**Document text:**

---

3-node 65w Proxmox Thunderbolt Network Cluser

Background

The goal is to setup a high performance but lowest-power high-availability cluster with software such as Proxmox or XCP-NG to host and manage cluster operations.

What I came up with for the video was to use 3 mini-PCs connected to each other via “high speed” thunderbolt and then using the 1 or 2 built-in 2.5 gigabit nics for network-facing operations.

Each Mini PC idles at less than 9 watts; at full load the cluster is using less than 300 watts of electricity.

A downside of this is that often these mini PCs only have one or two network connections, and they usually top out at 2.5 gigabit.

In another video we covered m.2 cheat codes to give them faster network cards… but for a lot of home use cases… 2.5 gigabit is fine.

And more often than not people want something that doesn’t use a lot of electricity more than they want raw speed.

A nas could be used for optional bulk storage… connected with iscsi or a simple file share.

Let’s take a closer look at the setup.

Setup

The physical setup is pretty easy – I used some different Intel NUCs I have been collecting around the office to test for this kind of use case.

Install Proxmox and plan your IP addresses on each node. Connect the thunderbolt ports together. If you plan to use 3 nodes, make sure that each node actually has two thunderbolt ports and connect each node to each other node.

Security/Thunderbolt

The hardest part is to modprobe thunderbolt-net and then configure thunderbolt for, essentially, no security (just to make our lives easier).

vi /etc/udev/rules.d/99-local.rules

and add this line:

ACTION=="add", SUBSYSTEM=="thunderbolt", ATTR{authorized}=="0", ATTR{authorized}="1"

That should be enough for thunderbolt0 to be available in the network interfaces. If you don’t see a thunderbolt0 interface double-check your thunderbolt cables. Often USBc to C cables will “work” but not really for this use case.

For a three node cluster, we want to ensure that all of our nodes can see each other node.

Design Pattern for High Speed Interconnect

Two Ports Direct Connect Three Nodes is very useful outside of Thunderbolt. Remember Those Cheap Intel Omnipath cards I bought?

---

**Records for the exercise:**
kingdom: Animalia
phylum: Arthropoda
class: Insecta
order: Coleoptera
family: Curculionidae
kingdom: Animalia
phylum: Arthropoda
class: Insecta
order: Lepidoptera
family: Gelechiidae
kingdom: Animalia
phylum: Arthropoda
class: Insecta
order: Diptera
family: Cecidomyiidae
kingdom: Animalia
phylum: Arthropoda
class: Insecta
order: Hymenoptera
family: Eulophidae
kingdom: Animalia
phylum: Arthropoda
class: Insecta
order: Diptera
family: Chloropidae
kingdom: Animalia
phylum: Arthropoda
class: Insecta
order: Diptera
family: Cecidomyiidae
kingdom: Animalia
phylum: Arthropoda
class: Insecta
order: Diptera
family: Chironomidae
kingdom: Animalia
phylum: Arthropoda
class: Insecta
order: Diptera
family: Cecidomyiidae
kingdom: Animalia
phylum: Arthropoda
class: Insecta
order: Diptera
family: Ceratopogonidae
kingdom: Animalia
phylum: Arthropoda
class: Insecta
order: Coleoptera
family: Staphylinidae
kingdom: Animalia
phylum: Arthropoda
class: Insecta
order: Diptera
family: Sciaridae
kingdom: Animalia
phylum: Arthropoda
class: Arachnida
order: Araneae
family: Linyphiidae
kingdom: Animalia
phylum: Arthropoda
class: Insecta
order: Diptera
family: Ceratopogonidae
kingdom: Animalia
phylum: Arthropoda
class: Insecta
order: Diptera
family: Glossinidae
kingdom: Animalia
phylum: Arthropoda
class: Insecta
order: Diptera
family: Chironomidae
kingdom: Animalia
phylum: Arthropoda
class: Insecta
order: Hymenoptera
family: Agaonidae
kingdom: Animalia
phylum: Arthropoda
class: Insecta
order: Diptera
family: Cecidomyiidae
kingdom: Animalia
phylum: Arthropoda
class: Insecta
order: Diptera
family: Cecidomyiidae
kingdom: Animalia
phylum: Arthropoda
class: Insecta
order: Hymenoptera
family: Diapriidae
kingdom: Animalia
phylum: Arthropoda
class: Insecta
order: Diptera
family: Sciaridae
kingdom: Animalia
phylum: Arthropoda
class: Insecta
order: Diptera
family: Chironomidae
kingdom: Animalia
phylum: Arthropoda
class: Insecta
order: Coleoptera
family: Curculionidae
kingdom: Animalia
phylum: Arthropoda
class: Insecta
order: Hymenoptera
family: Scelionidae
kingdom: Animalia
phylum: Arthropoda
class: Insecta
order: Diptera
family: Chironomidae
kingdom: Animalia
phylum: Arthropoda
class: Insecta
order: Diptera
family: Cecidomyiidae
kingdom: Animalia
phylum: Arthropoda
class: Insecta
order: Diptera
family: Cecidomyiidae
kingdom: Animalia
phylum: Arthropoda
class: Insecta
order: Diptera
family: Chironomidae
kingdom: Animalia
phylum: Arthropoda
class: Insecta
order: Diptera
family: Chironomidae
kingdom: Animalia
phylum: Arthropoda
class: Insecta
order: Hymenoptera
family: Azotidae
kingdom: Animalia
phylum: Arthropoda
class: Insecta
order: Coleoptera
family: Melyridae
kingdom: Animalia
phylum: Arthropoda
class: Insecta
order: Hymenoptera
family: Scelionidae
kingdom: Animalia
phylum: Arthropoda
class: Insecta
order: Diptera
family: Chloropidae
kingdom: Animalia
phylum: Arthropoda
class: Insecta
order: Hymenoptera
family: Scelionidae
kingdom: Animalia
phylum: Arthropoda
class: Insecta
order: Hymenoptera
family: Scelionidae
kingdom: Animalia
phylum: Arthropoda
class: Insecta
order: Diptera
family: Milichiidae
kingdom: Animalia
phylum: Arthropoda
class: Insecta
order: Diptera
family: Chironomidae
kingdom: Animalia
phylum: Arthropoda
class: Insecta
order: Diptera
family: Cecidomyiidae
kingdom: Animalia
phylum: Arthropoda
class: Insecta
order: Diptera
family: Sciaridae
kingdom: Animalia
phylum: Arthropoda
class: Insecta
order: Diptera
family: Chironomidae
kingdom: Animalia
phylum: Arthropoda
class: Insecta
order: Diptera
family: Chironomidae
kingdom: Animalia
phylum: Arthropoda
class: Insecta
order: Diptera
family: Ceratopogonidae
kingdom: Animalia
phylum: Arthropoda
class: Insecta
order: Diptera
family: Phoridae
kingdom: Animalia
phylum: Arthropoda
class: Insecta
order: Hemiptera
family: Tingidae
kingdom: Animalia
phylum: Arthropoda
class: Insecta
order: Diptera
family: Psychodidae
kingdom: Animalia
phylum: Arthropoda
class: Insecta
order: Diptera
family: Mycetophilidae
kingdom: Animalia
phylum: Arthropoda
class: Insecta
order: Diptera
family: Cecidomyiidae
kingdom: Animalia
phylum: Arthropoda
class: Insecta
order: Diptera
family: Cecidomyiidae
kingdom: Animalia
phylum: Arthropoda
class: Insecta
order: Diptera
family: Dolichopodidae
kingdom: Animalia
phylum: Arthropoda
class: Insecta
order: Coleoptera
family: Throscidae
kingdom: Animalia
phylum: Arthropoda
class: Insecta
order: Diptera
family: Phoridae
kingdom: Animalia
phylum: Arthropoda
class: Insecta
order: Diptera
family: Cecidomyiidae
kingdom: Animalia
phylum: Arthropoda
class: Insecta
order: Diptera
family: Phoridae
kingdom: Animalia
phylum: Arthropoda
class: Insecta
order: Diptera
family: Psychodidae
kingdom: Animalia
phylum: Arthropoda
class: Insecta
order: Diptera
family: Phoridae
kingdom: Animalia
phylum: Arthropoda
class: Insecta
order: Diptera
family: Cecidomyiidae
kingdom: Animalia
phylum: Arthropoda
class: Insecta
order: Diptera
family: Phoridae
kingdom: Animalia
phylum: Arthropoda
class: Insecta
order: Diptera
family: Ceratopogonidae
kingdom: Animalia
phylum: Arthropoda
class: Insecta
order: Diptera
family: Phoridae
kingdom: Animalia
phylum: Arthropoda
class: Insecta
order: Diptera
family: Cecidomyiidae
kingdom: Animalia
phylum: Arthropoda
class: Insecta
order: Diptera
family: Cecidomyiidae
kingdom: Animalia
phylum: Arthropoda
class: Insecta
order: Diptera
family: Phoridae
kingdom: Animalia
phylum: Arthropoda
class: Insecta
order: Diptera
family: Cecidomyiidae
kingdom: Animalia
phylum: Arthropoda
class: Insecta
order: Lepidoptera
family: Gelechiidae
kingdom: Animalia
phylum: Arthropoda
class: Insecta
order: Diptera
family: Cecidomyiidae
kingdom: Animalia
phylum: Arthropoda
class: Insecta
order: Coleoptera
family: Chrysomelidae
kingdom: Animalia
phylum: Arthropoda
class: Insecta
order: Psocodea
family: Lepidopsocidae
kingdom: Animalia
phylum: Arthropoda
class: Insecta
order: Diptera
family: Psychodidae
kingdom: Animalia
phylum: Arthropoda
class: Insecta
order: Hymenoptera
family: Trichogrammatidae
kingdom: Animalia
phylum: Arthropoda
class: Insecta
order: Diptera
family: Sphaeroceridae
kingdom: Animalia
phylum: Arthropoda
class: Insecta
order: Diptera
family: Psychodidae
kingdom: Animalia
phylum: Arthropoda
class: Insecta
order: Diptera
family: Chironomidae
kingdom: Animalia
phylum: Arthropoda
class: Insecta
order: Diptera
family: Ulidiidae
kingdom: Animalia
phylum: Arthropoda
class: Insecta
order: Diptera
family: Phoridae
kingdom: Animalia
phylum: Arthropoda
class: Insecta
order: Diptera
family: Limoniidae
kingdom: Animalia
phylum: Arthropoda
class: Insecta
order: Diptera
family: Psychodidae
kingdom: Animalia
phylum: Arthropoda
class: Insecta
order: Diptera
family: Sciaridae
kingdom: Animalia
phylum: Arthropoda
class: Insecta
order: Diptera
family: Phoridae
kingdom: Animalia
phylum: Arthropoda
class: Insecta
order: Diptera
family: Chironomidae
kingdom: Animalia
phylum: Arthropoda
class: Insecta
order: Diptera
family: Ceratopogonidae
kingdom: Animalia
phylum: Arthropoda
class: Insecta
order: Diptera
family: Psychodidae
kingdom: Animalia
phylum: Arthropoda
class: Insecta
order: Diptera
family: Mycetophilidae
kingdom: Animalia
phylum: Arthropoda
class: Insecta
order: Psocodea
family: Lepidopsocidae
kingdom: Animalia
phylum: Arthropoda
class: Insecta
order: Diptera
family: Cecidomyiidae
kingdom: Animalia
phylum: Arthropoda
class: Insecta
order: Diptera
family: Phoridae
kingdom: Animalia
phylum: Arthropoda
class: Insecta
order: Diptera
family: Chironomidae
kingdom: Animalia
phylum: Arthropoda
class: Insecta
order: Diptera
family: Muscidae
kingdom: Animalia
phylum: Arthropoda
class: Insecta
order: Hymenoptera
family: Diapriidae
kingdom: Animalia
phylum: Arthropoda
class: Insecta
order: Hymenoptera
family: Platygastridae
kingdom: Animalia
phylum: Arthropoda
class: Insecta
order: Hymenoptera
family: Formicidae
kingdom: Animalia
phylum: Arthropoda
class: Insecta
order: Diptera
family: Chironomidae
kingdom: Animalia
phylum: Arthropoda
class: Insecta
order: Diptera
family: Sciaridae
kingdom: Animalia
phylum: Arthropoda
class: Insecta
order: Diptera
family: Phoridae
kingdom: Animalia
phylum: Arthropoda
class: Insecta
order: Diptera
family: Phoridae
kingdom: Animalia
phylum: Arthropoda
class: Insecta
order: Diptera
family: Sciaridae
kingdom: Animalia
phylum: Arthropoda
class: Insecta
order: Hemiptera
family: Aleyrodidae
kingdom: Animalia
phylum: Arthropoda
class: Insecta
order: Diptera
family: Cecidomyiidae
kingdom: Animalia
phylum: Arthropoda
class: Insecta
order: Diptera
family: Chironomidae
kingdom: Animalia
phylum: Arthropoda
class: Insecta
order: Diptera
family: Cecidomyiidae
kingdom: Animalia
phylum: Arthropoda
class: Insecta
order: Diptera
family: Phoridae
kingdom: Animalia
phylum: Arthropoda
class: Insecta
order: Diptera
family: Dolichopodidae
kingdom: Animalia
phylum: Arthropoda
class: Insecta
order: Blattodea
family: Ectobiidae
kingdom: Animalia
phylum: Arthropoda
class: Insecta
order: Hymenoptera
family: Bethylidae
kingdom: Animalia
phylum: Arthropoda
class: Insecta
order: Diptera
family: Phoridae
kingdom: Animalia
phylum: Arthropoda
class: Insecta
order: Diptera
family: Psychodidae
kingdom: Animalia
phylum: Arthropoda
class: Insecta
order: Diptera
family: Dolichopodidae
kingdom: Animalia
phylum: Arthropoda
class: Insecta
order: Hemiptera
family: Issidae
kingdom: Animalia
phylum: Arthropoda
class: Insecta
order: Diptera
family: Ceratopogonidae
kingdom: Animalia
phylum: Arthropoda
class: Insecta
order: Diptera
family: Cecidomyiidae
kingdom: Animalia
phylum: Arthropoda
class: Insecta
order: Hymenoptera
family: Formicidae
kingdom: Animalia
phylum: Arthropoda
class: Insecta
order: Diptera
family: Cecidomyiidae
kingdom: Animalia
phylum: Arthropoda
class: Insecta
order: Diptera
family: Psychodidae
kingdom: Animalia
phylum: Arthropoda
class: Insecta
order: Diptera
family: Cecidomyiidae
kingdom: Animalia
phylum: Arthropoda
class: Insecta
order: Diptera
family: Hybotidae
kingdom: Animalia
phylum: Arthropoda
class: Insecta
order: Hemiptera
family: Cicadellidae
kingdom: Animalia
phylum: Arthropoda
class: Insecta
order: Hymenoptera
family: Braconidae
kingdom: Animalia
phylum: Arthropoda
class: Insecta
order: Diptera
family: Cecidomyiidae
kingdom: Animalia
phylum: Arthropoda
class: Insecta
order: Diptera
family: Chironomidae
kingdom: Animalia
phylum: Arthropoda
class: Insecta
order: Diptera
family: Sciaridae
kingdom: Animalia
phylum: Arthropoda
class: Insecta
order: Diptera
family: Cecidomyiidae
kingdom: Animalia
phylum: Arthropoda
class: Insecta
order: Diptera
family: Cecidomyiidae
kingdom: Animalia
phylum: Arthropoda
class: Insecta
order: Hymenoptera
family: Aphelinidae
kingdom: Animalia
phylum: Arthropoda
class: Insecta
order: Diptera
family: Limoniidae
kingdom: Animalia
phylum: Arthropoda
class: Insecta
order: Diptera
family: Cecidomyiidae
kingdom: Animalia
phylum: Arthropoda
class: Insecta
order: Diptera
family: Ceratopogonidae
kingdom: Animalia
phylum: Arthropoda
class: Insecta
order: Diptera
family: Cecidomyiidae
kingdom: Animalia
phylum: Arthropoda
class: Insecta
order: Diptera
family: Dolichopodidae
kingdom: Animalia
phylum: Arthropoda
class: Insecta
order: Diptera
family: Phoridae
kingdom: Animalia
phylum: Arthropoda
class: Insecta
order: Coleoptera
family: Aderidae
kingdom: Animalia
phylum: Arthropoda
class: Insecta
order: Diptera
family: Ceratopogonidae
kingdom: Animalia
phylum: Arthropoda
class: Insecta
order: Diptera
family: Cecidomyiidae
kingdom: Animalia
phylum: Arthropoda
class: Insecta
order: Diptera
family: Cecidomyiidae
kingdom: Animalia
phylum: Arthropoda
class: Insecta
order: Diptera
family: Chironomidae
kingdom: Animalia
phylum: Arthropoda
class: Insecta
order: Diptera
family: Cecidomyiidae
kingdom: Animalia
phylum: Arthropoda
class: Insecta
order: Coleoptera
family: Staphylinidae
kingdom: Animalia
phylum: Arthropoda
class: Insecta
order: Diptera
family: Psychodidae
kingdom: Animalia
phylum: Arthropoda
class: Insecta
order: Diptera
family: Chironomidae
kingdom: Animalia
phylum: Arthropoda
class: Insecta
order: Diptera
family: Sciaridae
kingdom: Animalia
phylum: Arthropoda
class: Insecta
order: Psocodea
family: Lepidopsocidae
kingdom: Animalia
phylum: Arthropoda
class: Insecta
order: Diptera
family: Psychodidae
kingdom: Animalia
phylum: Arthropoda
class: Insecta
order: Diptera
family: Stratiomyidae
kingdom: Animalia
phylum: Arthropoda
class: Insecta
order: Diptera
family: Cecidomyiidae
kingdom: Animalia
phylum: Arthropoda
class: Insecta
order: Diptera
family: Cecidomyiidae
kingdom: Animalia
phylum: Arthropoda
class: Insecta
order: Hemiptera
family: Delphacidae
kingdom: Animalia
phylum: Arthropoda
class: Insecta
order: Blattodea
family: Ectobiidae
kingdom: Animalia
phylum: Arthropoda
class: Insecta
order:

---

**Written request 1:**
Recast the listing as a Markdown table with the columns Row and Entry, from its first line through the line holding "family: Linyphiidae", inclusive. Put a row number under Row and the line under Entry, and leave out blank lines.
**Written request 2:**
Continue the Proxmox Thunderbolt cluster write-up from the point where it stops.

**Output 1:**
| Row | Entry |
|---|---|
| 1 | kingdom: Animalia |
| 2 | phylum: Arthropoda |
| 3 | class: Insecta |
| 4 | order: Coleoptera |
| 5 | family: Curculionidae |
| 6 | kingdom: Animalia |
| 7 | phylum: Arthropoda |
| 8 | class: Insecta |
| 9 | order: Lepidoptera |
| 10 | family: Gelechiidae |
| 11 | kingdom: Animalia |
| 12 | phylum: Arthropoda |
| 13 | class: Insecta |
| 14 | order: Diptera |
| 15 | family: Cecidomyiidae |
| 16 | kingdom: Animalia |
| 17 | phylum: Arthropoda |
| 18 | class: Insecta |
| 19 | order: Hymenoptera |
| 20 | family: Eulophidae |
| 21 | kingdom: Animalia |
| 22 | phylum: Arthropoda |
| 23 | class: Insecta |
| 24 | order: Diptera |
| 25 | family: Chloropidae |
| 26 | kingdom: Animalia |
| 27 | phylum: Arthropoda |
| 28 | class: Insecta |
| 29 | order: Diptera |
| 30 | family: Cecidomyiidae |
| 31 | kingdom: Animalia |
| 32 | phylum: Arthropoda |
| 33 | class: Insecta |
| 34 | order: Diptera |
| 35 | family: Chironomidae |
| 36 | kingdom: Animalia |
| 37 | phylum: Arthropoda |
| 38 | class: Insecta |
| 39 | order: Diptera |
| 40 | family: Cecidomyiidae |
| 41 | kingdom: Animalia |
| 42 | phylum: Arthropoda |
| 43 | class: Insecta |
| 44 | order: Diptera |
| 45 | family: Ceratopogonidae |
| 46 | kingdom: Animalia |
| 47 | phylum: Arthropoda |
| 48 | class: Insecta |
| 49 | order: Coleoptera |
| 50 | family: Staphylinidae |
| 51 | kingdom: Animalia |
| 52 | phylum: Arthropoda |
| 53 | class: Insecta |
| 54 | order: Diptera |
| 55 | family: Sciaridae |
| 56 | kingdom: Animalia |
| 57 | phylum: Arthropoda |
| 58 | class: Arachnida |
| 59 | order: Araneae |
| 60 | family: Linyphiidae |

**Output 2:**
Thunderbolt is almost forgotten for networking purposes. It is very unoptimized and the “ping” latency times out of the box on the linux kernel leave a lot to be desired. I don’t think anyone that knows what they are doing is testing this anymore, and thunderbolt-net does not (yet) seem to even support the AMD chipset solutions (though it can with some backing – more on that in the future).

Okay… mini PCs and anemic 40 gigabit is too slow for you, the same what about speedy 100 gigabit? Intel omnipath cards are around $30 and two of those in some regular desktop machines. They work fine with cheap fiber qsfp adapters to direct connect. Cool them well and the sky is the limit for an inexpensive way to scale your cluster without a central switch.

IP Addressing

Since Thunderbolt is a direct connect beast, that means each port essentially gets its own IP address.

thunderbolt0 IP thunderbolt1 IP
Nuc1 192.168.100.1 192.168.102.1
Nuc2 192.168.101.1 192.168.100.2
Nuc3 192.168.102.2 192.168.101.2

… This is assuming the subnetmask is 255.255.255.0 (default for). If you’d rather do it with a /30 IP subnet for each port to show the class how talented you are at subnetting, or just virtue signal, or confuse newbs in the reply, yes, any IPs will work as long as you get the subnetting and netmasks right.

Proxmox also needs another trick to work properly and that is getting the nslookup for each node right.

Each nuc will need a hosts entry that specifies the thunderbolt IP that corresponds to the other 2 nodes. And this is different on each node – not something PVE proxy really expects to be a thing – but it does seem to work anyway.

What I mean is that if you are on the terminal for Nuc2 and ping nuc1 and nuc3 you should get
192.168.100.1 and 192.168.101.2 back as the IPs (and they should respond to pings).

This requires that you manually edit /etc/hosts on each of the 3 nodes in the cluster and add the other two nodes’ IP Addresses.

It is also very important the thunderbolt cables be attached as shown in the video and that all the ping commands work.

Setting up The Proxmox Cluster

With the network interfaces configured, it is essentially a texbook Proxmox Cluster configuration from here.

https://pve.proxmox.com/wiki/Cluster_Manager

Can the cluster have more than 3 nodes?

The reason it is easy to run 2 or 3 nodes is because each node can connect directly to each other node using one or two ports. If you wanted to run 4 nodes, you’d need 3 fast connections on each node.

Why am I only getting 800-1200 megabytes per second?

Internally our little NUCs share 40 gigabit link for both 40 gigabit thunderbolt ports – at most we’d only ever see 4 gigabytes/sec between nodes. Software limitations mean we typically see 10-15 gigabit per port +/- anyway.

The other problem is that a fair amount of bitrot is creeping into the thunderbolt-net driver its seems. I’ve been working on some fixes around AMD PCIe tunneling, but nothing to share here just yet. If you’re itching for something to work on, understand kernel drivers (or want to learn) this would be a pretty fantastic project for you, I think.

Would a thunderbolt NAS work for the cluster?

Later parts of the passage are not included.